■ Data for processing ■
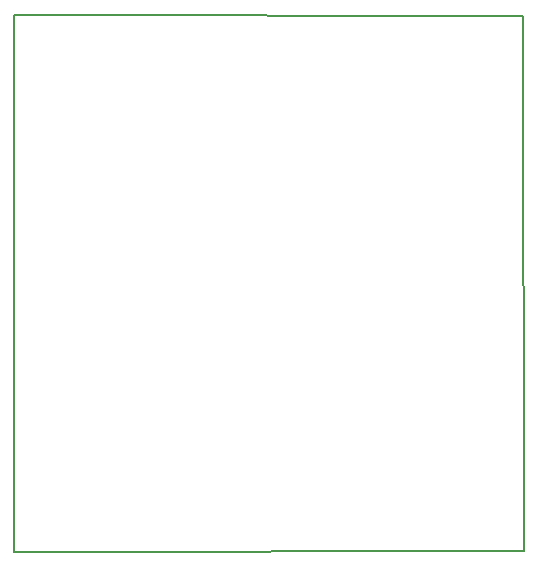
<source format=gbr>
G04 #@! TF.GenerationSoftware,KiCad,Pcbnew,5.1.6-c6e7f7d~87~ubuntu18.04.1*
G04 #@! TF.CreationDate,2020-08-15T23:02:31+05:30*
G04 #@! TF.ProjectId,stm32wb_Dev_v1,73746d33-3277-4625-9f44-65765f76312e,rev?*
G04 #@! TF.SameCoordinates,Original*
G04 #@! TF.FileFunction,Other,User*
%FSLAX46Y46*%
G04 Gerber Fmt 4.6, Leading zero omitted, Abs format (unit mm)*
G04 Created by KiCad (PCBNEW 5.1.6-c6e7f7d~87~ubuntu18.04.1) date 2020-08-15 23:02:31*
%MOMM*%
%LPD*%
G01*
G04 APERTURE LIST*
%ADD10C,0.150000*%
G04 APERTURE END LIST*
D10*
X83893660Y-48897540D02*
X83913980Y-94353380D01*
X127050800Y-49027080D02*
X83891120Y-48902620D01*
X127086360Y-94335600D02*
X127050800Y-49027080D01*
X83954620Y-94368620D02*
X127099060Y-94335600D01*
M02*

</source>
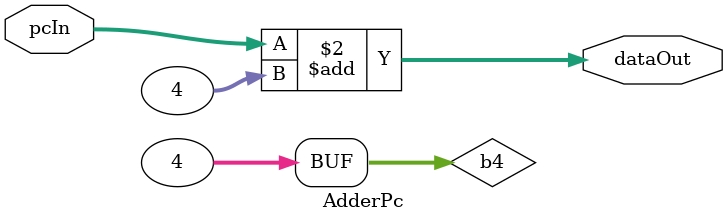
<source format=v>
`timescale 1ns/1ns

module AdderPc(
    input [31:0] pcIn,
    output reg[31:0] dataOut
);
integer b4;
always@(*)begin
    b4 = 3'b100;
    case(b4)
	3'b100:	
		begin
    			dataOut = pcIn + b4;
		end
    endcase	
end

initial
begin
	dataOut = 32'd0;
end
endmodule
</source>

■ Exercise instructions ■
Please determine how many lines of the records above include the word "source", replying with a number alone.

■ Task result ■
4